Are there different categories of agents, each with a specific architecture on both level, algorithmic and visual?

Y.: The shape is only a metaphor for a model. We define borders for our model. The borders we are investigating and developing imply a kind of representation, not specialized but interactive.

P.: So there is no symbolism, no allegory?

C.: Maybe there come up some new things. In the work represented here all the agents are autogenerative. They are connected to processes in the Internet which change continuosly. These agents always modify themselves. 
They offer also points of interest which can be activated by the observer of the installation. Thus the knowbot will also mutate and react according to the interest of the visitor.

P.: Which is the logic you follow to develop the agents, where do you find the first input to design them?

C.: The first outlines of the knowbot relate to visual material that is used in the research fields mixed with our creativity... For example one agent refers to the computer simulation of the tide of the Antarctic sea; we develop a model and write an interface for data coming from the satellite observation.
The interesting thing is that we deal with processes you can't see in reality. Hidden processes, sometimes extremely small or extremely big, and very complex. Furthermore you can't live in the Antarctic, it means you can't experience directly, empirically this kind of reality without the help of technology.
Actually for the scientists it does not make anymore sense to work directly in contact with the nature. They need data,  intelligent data for their terminals in the institutes. And intelligent data means that you have installed robots and automata which live there all the year long sending periodically raw data. Only few scientists need to go there to maintein the functionality of these robots. Sometimes they put sensors on the animals living in the Antarctic continent directly connected to computers. They exterritorialize their nature in the networks. maybe our artistic work is a kind of re-territorialization.

Y.: The important is not to discuss the meaning of measures, rather how can we visualize and handle this complexity of information. That's a problem for the scientists too. There are so many data: how can we turn it into information and knowledge, how can we handle this with the knowledge we have?

P:You said about this new work that maintains the state of process, not only for the interactivity but also because keeps itself constantly updated. 
Since we cannot follow the whole information processing you make a selection of the information displayed inside the simulation space otherwise it would be a completely chaotic system since the information are coming almost in real time. How do you make this kind of classification?

C: It is necessary to define a strategy about order and the generation of new things. With computers we analyze fragments of the reality and at the same time we build and initiate complex processes. This is what the work is dealing about. You can't deal directly with data fields and with databases to make a model only by analysis; you get millions of data the human brain is unable to perceive. 
To outline a model that simulate one year of a certain natural process you need 'giga-tons' of data to keep the simulation running. You really have to find new criteria, new formulations or maybe new bodies (we call them "incorporations") to construct, visualize and perceive such models.
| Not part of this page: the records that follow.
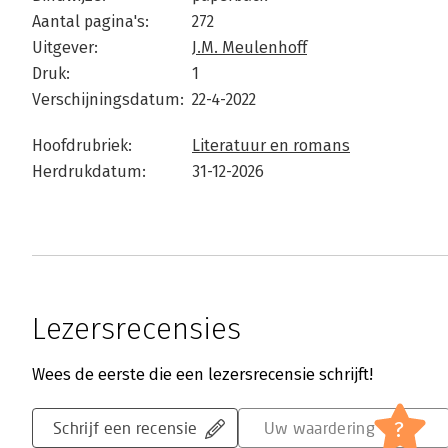
Aantal pagina's:
272
Uitgever:
J.M. Meulenhoff
Druk:
1
Verschijningsdatum:
22-4-2022
Hoofdrubriek:
Literatuur en romans
Herdrukdatum:
31-12-2026
Lezersrecensies
Wees de eerste die een lezersrecensie schrijft!
?
Schrijf een recensie
Uw waardering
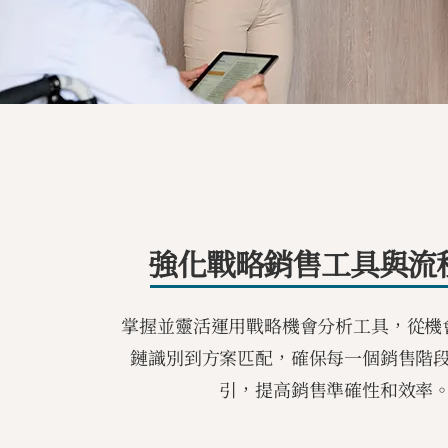
強化戰略銷售工具與流
掌握並靈活運用戰略機會分析工具，從機
鏈識別到方案匹配，確保每一個銷售階
引，提高銷售準確性和效率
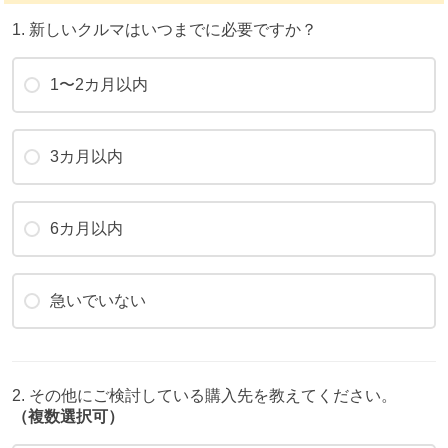
1. 新しいクルマはいつまでに必要ですか？
1〜2カ月以内
3カ月以内
6カ月以内
急いでいない
2. その他にご検討している購入先を教えてください。
（複数選択可）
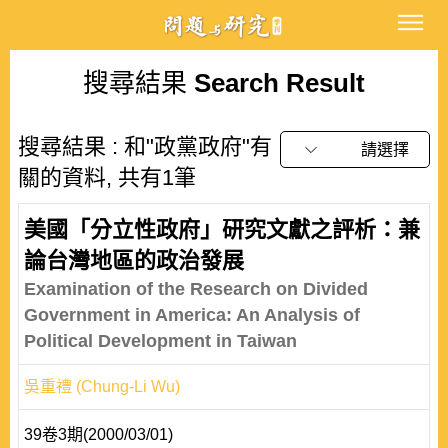
搜尋結果
Search Result
搜尋結果 : 和"政黨政府"有
請選擇
關的資料, 共有1筆
美國「分立性政府」研究文獻之評析：兼
論台灣地區的政治發展
Examination of the Research on Divided
Government in America: An Analysis of
Political Development in Taiwan
吳重禮 (Chung-Li Wu)
39卷3期(2000/03/01)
P.: Your pervious installation "Simulations Mosaic Raum" was a selforganized system consisting of elements of communication, data sounds, collected through Internet. This work induces a new insight dimension where one miss the usual feeling for orientation: the visitor/actor can navigate a 'datascape', the composition of the information in the darkness reveals new clues of perception, new sense of space, the space/process of information .
At the same time another level of perception is involved using the data coming from the visitor's interaction converted by a motion tracking system in a algorithm and transferred in real time to the 'reality' of the computer. 
In another room another program visualize the floating entity of the agents with 3D computer graphic displayed by a video-beamer on a large surface. 
I am very interested on your concept of space where you can implement these information organized by the knowbots...

Y.: To think over the main topic of the new project too. It's not the question to find one aesthetic or a language everybody can understand but to define the nature and its information output, between reality and virtual space. To the define the differences between discussion and discourse.To define the differences among the various concepts of nature is itself a process.

C.:It is not efficient to use sculptural terminology but we are deeply investigating new concepts of "bodies". Is not the body idea in our common, psychological meaning.  Our concept of bodies comes from these kind of entities which generate the different layers of our reality and we look for these generators mostly in data spaces.
For us Knowbots are means for incorporations of ideas, and also of reality concepts. This is a little similar to our former project where we had a "sound space", a space consisting of ideas formulated with sounds, connected by the interactive visitor. In the simulation room one only could connect two ideas at once.
We were interested in the tensions originated between two ideas, the gap between two sounds and not in the idea itself. 
In this new project we have 'bodies', complex connectors, which link complex fields of ideas. We touch one of the biggest problem of science: to gain a more complex simulation it is necessary to simulate several organisms/processes together in one program, to compare at the same time different kind of data 
This leads to our next question: "What can you encode and what you cannot encode?" 

P: Your idea of 'bodies' could be interpreted as a model of artificial life, because the knowbots are able to change themselves according to the changes of the ideas it's an endless process, that once started can go further independently.

C: Yes, but as a vision, a wish...

Y.:In fact it does not work like artificial life, the artificial life is one to one translation. We, on the other hand, take the reality and the simulation together, a kind of new function with its own borders to reality or to cyberspace.